Ya me he explayado otras veces con
respecto a los grandes de nuestra castellana literatura, pero he de reconocer
que, en otros países, y en otras épocas, también han sabido construir
decentemente algún que otro párrafo. No hace falta irse a Shakespeare, a pesar
de que el tío era un genio, para corroborar esta afirmación. Atreveos a pasear
la mirada por los versos de Cyrano; por las epopeyas de Aquiles, Ulises y
compañía; por las increíbles disertaciones de los hermanos Karamázov; y otros
muchos para los que no tengo espacio. Las mentes más ilustres de la historia
dejaron sus pensamientos escritos sobre el papel para que cada uno de nosotros pudiéramos
ilustrarnos con ellos. No es un tema baladí, y de hecho, en esta actualidad tan
asfixiante en la que nos han metido esos bastardos que ahora disfrutan de los
dividendos que les ha producido esta gran putada económica en la que llevamos
más de siete años metidos, es mucho más importante. Los libros nos demuestran
que los cambios se pueden producir, que soñar es gratis y que además nos ayuda
a ver ese destino al que tenemos que intentar aspirar, tanto individual como
colectivo. Leer amplia la mente, ayuda a conseguir una coherencia lógica y
genera una empatía instantánea con personas a las que nunca conocerás, algo muy
necesario en un mundo en el que el sufrimiento ajeno parece cada vez más el
guion de una película que ves en un momento dado y, una vez consumido, ya deja
de importar. Un mundo occidental donde los dos mil quinientos muertos –y subiendo–
en Nepal, los miles de naufragos en el Mare Nostrum al año, las guerras
africanas y sus pandemias de dudosa procedencia nos dejan cada vez más indiferentes.

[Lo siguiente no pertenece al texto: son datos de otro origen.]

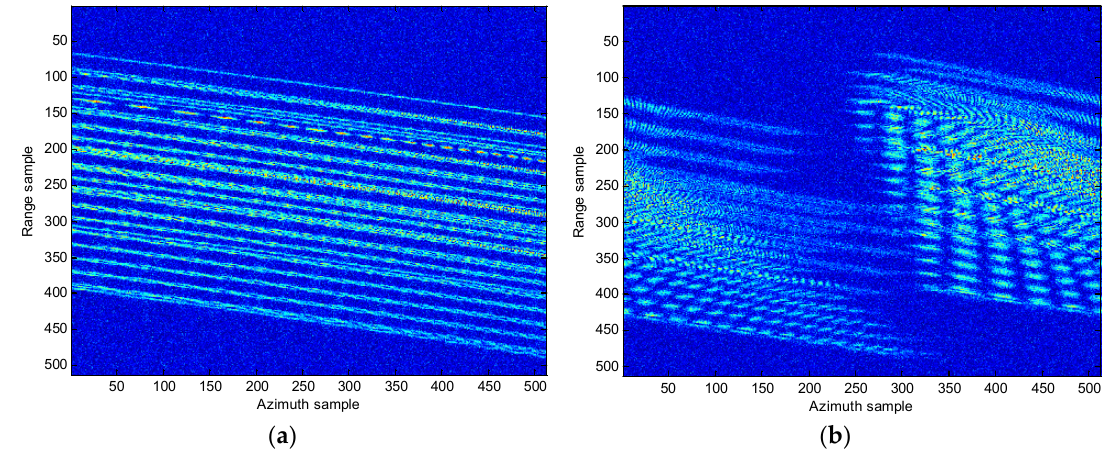
Figure 8. Range compression and imaging result without migration compensation. ( a ) Range compression; ( b ) RD imaging result.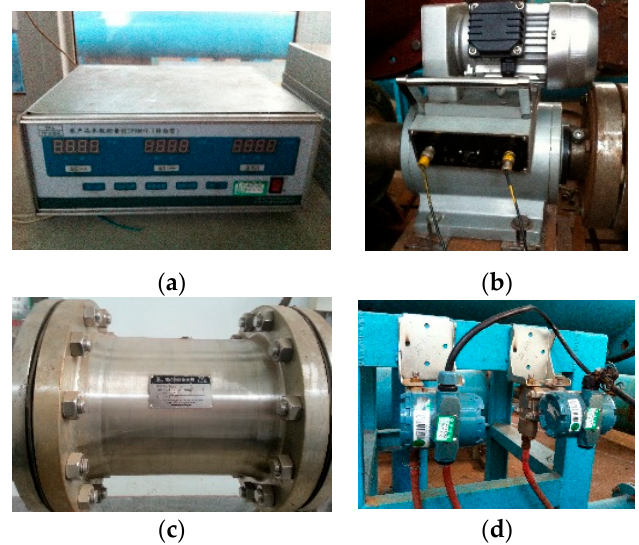
Figure 8. Measuring instruments: ( a ) data collector, ( b ) torque speed sensor, ( c ) flowmeter and ( d ) pressure sensor.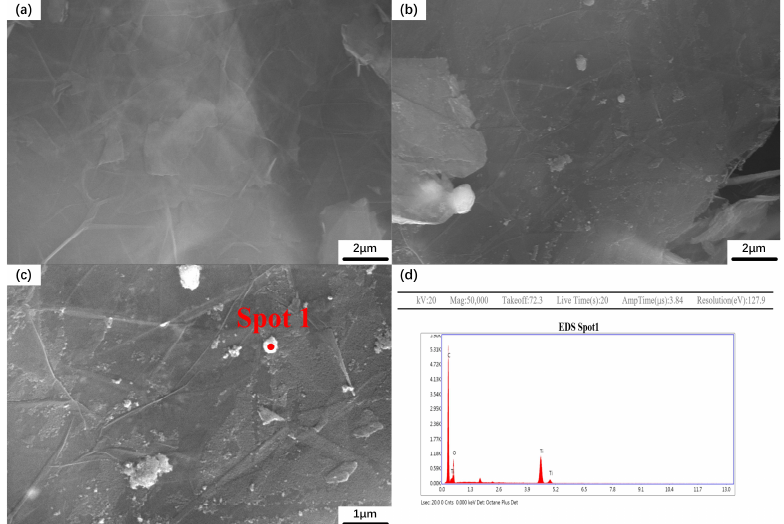
Figure 2. SEM images of ( a ) GNs, ( b ) TiO 2 /GNs composite, ( c ) partial enlarged drawing of ( b ), and ( d ) EDS report at red point in ( c ). Table 2. The relative content of different elements in the EDS report.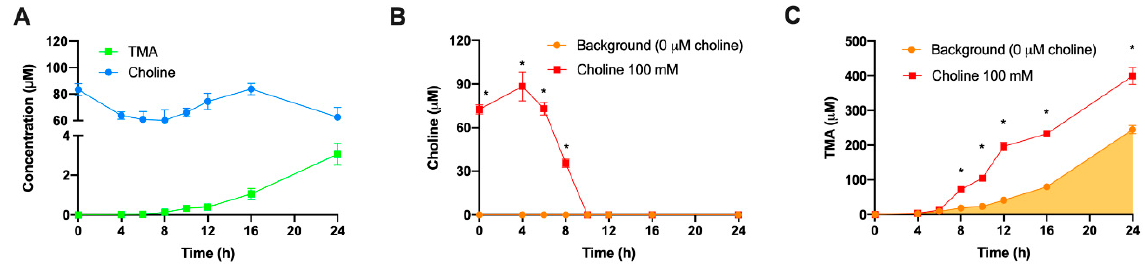
Figure 3. Choline and TMA changes in fecal slurry-free fermentation conditions ( A ). Changes in choline ( B ) and TMA ( C ) concentrations in fermentations with fecal slurry 20% and ± 100 µ M choline. In ( B ), time-matched choline concentrations in the background (from the mean detected choline levels in the 0 µ M choline treatment) are subtracted from choline- supplemented conditions in order to reflect only exogenous choline levels. Results are expressed as mean ( µ M choline or TMA) ± SEM ( n = 6). * indicates statistical differences ( p < 0.05) by time-matched two-way ANOVA (Tukey’s post hoc test). Orange shading indicates background TMA production.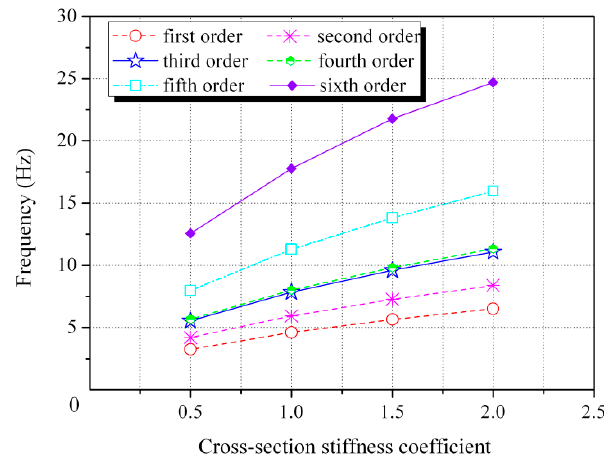
Figure 10. The first six modal frequencies with different cross-section stiffness.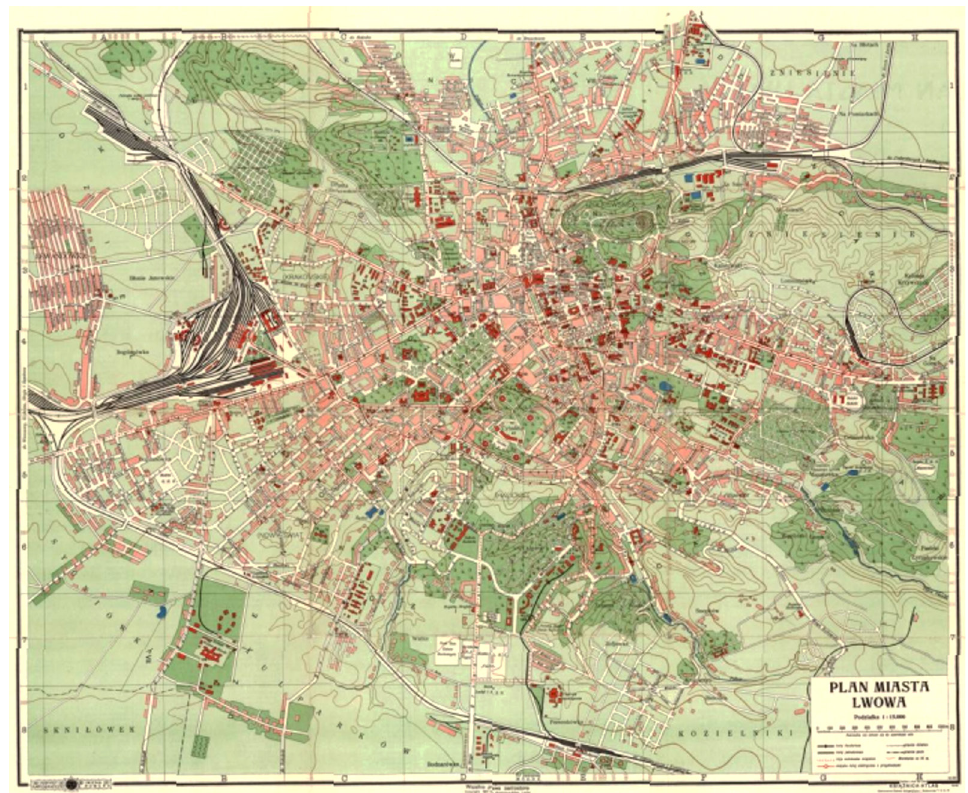
Fig. 2. Map of the City of Lviv, 1932, Cartographic Institute of E. Romer, Książnica Atlas, Zjednoczone Zakłady Kartograficzne i Wydawnicze TNSW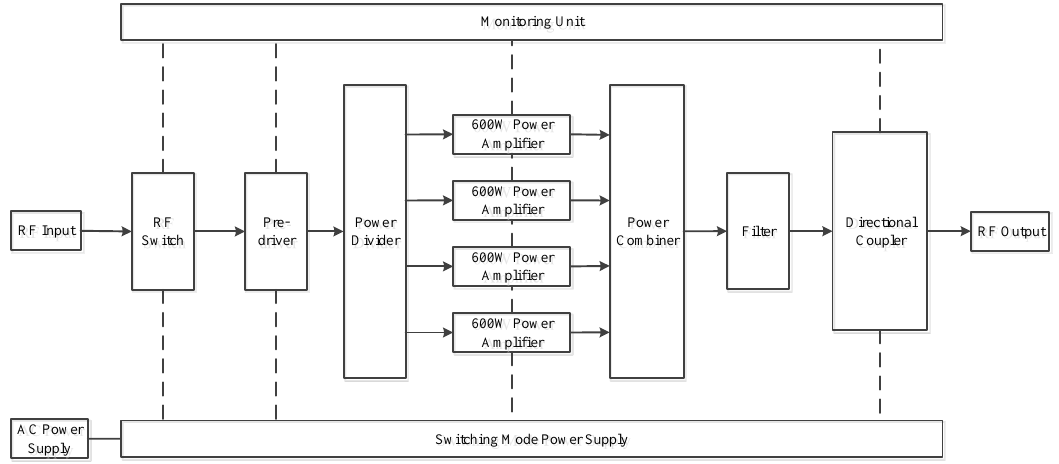
Figure 3. The block diagram of the power amplifier unit. 4 × 600 W linear amplifier can provide 2 kW transmission power.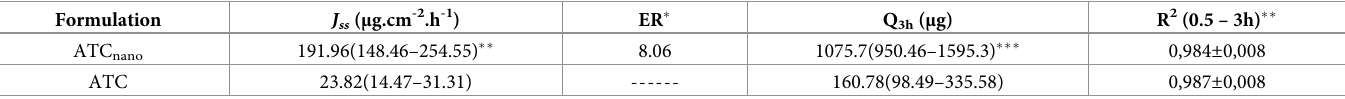
Table 3. Calculated steady-state fluxes ( J ss ) and cumulative amounts of ATC permeated after 3 h (Q 3h ), for ATC permeation across fresh swine esophageal epithe- lium from formulations applied under infinite dose conditions. Formulation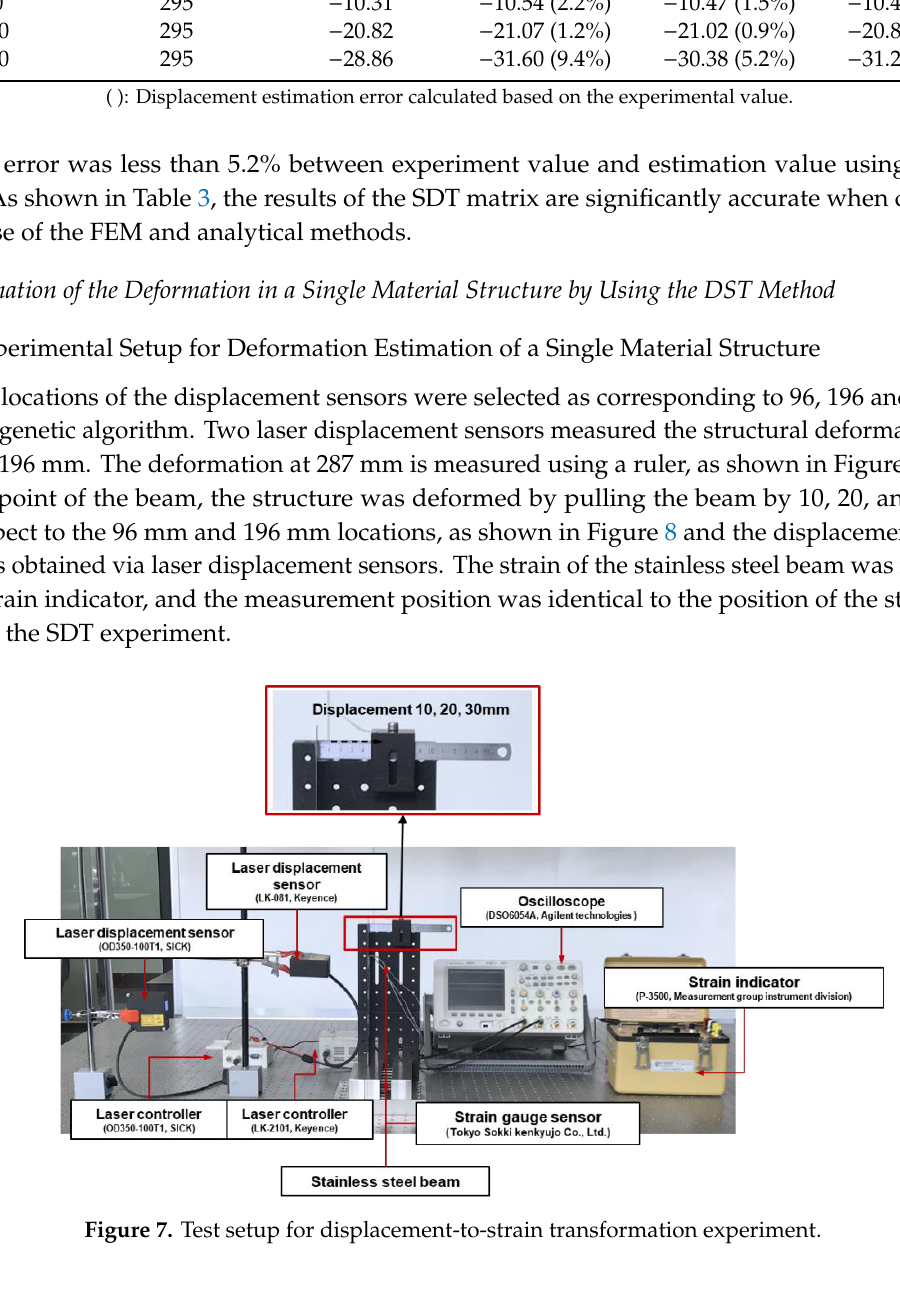
Figure 8. Measurement points of the multilayer beam.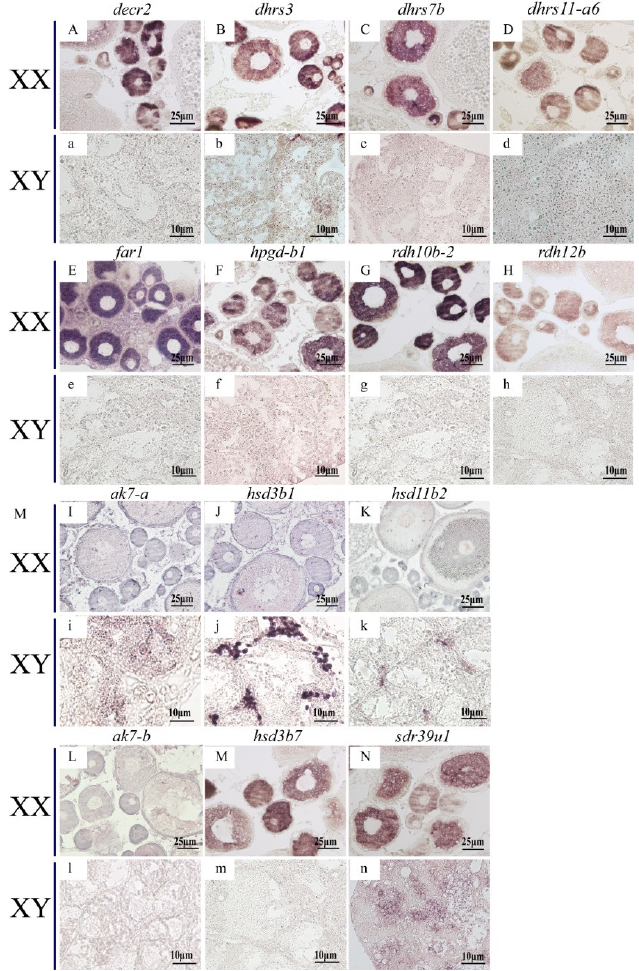
Figure 7. Cellular localization of 14 SDR s in the Nile tilapia gonads at 180 dah by in situ hybridization. Nine of them were expressed exclusively in the cytoplasm of phase I and II oocytes ( A–H , M ), but not expressed in testis ( a–h , m ) . ak7-b was not expressed in neither ovary nor testis ( L and l ). sdr39u1 was expressed in phase II oocytes of ovary ( N ) and spermatocytes of testis ( n ). The other three SDR s were expressed in the Leydig cells of testis exclusively ( i , j , and k ), but not expressed in ovary ( I , J and K ).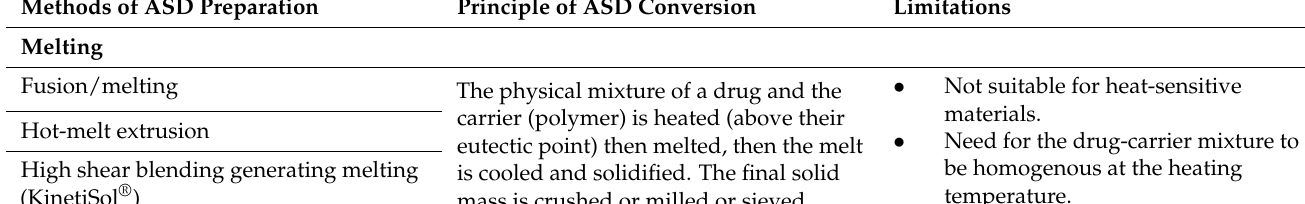
Table 3. Overview of the Methods/Technologies for ASD preparations and limitations of use. Methods of ASD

La buena literatura nos entrega humanidad
sin pedir nada a cambio. O sólo un pequeño desembolso, y un poco de tiempo al
día para dedicárselo. Puede ser una poesía Lorca, un texto corto de Murakami –o
de mi amigo Julien–, una gorda novela que te transporte a lugares ignotos o un
ensayo donde el autor te ofrezca su opinión mediante una depurada dialéctica.
Con cualquiera de ellas te acercaras a los seres humanos que te rodean, de cerca
en tu casa y en tu barrio, o de lejos. Y sobre todo, te acercarás a ese que se
muere por mostrársete, ese que pugna por traspasarte los poros de una piel
recauchutada por una sociedad cada vez más cínica.